§ AIM OF THE EXERCISE
Reproduce the listing exactly. Omit pictures.

BEGIN GIVEN RECORDS

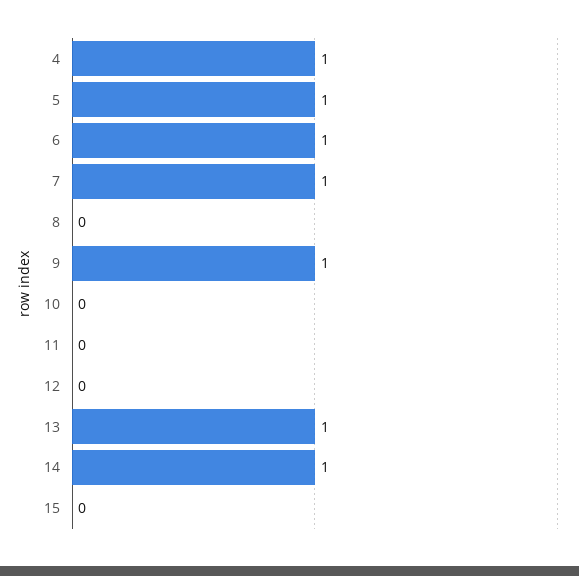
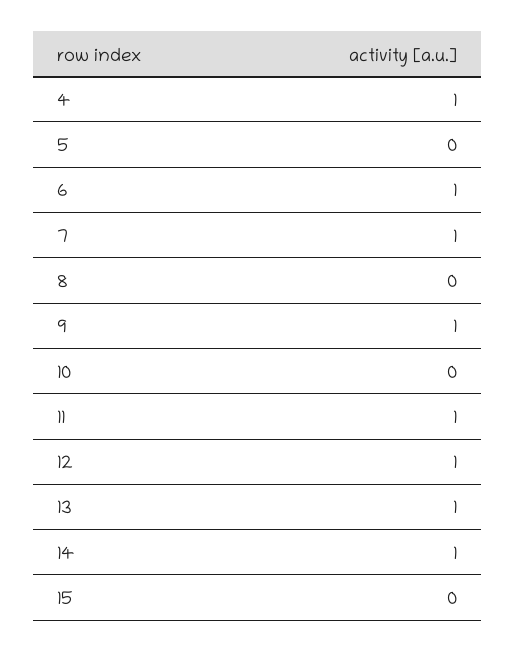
  {
    "4": 1,
-   "5": 1,
+   "5": 0,
    "6": 1,
    "7": 1,
    "8": 0,
    "9": 1,
    "10": 0,
-   "11": 0,
+   "11": 1,
-   "12": 0,
+   "12": 1,
    "13": 1,
    "14": 1,
    "15": 0
  }

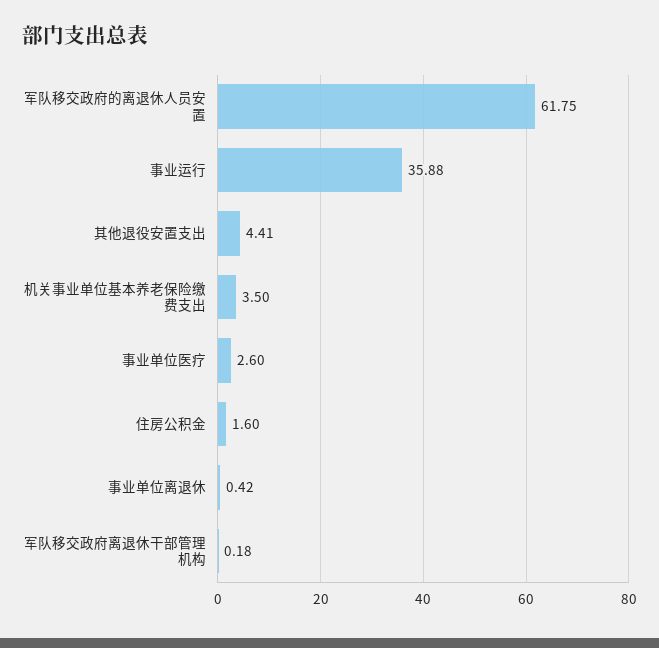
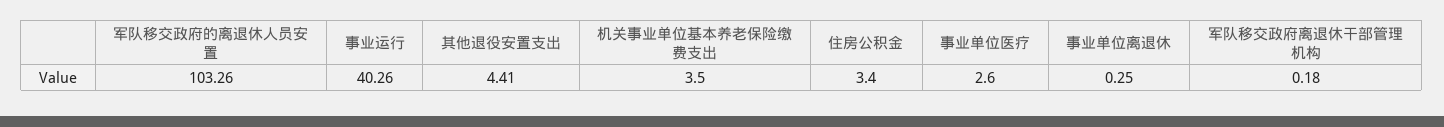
  {
-   "军队移交政府的离退休人员安置": 61.75,
+   "军队移交政府的离退休人员安置": 103.26,
-   "事业运行": 35.88,
+   "事业运行": 40.26,
    "其他退役安置支出": 4.41,
    "机关事业单位基本养老保险缴费支出": 3.5,
    "事业单位医疗": 2.6,
-   "住房公积金": 1.6,
+   "住房公积金": 3.4,
-   "事业单位离退休": 0.42,
+   "事业单位离退休": 0.25,
    "军队移交政府离退休干部管理机构": 0.18
  }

END GIVEN RECORDS

§ WRITTEN REPLY
  {
    "4": 1,
-   "5": 1,
+   "5": 0,
    "6": 1,
    "7": 1,
    "8": 0,
    "9": 1,
    "10": 0,
-   "11": 0,
+   "11": 1,
-   "12": 0,
+   "12": 1,
    "13": 1,
    "14": 1,
    "15": 0
  }

  {
-   "军队移交政府的离退休人员安置": 61.75,
+   "军队移交政府的离退休人员安置": 103.26,
-   "事业运行": 35.88,
+   "事业运行": 40.26,
    "其他退役安置支出": 4.41,
    "机关事业单位基本养老保险缴费支出": 3.5,
    "事业单位医疗": 2.6,
-   "住房公积金": 1.6,
+   "住房公积金": 3.4,
-   "事业单位离退休": 0.42,
+   "事业单位离退休": 0.25,
    "军队移交政府离退休干部管理机构": 0.18
  }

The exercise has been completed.